Not all deficit sizes are equally sustainable. A smaller deficit is easier to maintain, preserves more muscle mass, and is less likely to trigger metabolic adaptation. Here's a breakdown of common weight loss paces:
| Pace | Weekly Loss | Daily Deficit | Notes |
|---|---|---|---|
| Gentle | 0.25 kg (0.55 lbs) | ~275 kcal | Very sustainable, minimal hunger |
| Moderate | 0.5 kg (1.1 lbs) | ~550 kcal | Recommended for most people |
| Fast | 0.75 kg (1.65 lbs) | ~825 kcal | Requires discipline, some muscle risk |
| Aggressive | 1.0 kg (2.2 lbs) | ~1,100 kcal | Hard to sustain, higher muscle loss risk |
Medical guidelines generally recommend losing no more than 0.5–1 kg per week. Going faster increases the risk of muscle loss, nutrient deficiencies, gallstones, and metabolic slowdown. Never eat below 1,200 kcal/day (women) or 1,500 kcal/day (men) without medical supervision.

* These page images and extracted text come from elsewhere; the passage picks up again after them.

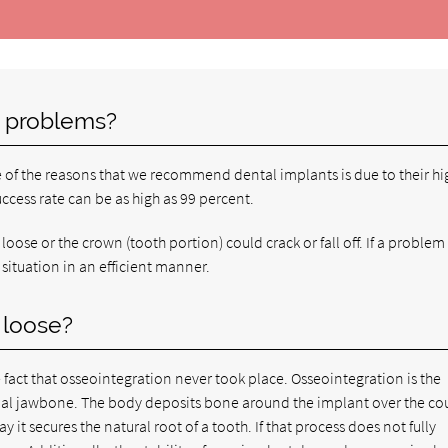
 problems?
e of the reasons that we recommend dental implants is due to their hi
uccess rate can be as high as 99 percent.
oose or the crown (tooth portion) could crack or fall off. If a proble
 situation in an efficient manner.
 loose?
 fact that osseointegration never took place. Osseointegration is the
tual jawbone. The body deposits bone around the implant over the cou
it secures the natural root of a tooth. If that process does not fully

Adaptive thermogenesis is your body's survival mechanism. As you lose weight, your body becomes more efficient — burning fewer calories at rest and during activity. Studies show metabolic rate can drop by 10–15% beyond what weight loss alone would predict. This is why the last few kilograms feel so much harder than the first.
Water weight fluctuations are the biggest source of day-to-day confusion. Starting a diet often causes a dramatic initial drop (2–3 kg in the first week) as your body depletes glycogen stores, each gram of which holds 3–4 grams of water. Conversely, a high-sodium meal or carb-heavy day can add 1–2 kg overnight — none of which is fat.
The plateau effect: As you get lighter, your TDEE decreases because there's less body mass to fuel. A deficit that worked at 90 kg might be maintenance at 75 kg. This is why recalculating your calorie target every 4–6 weeks is essential for continued progress.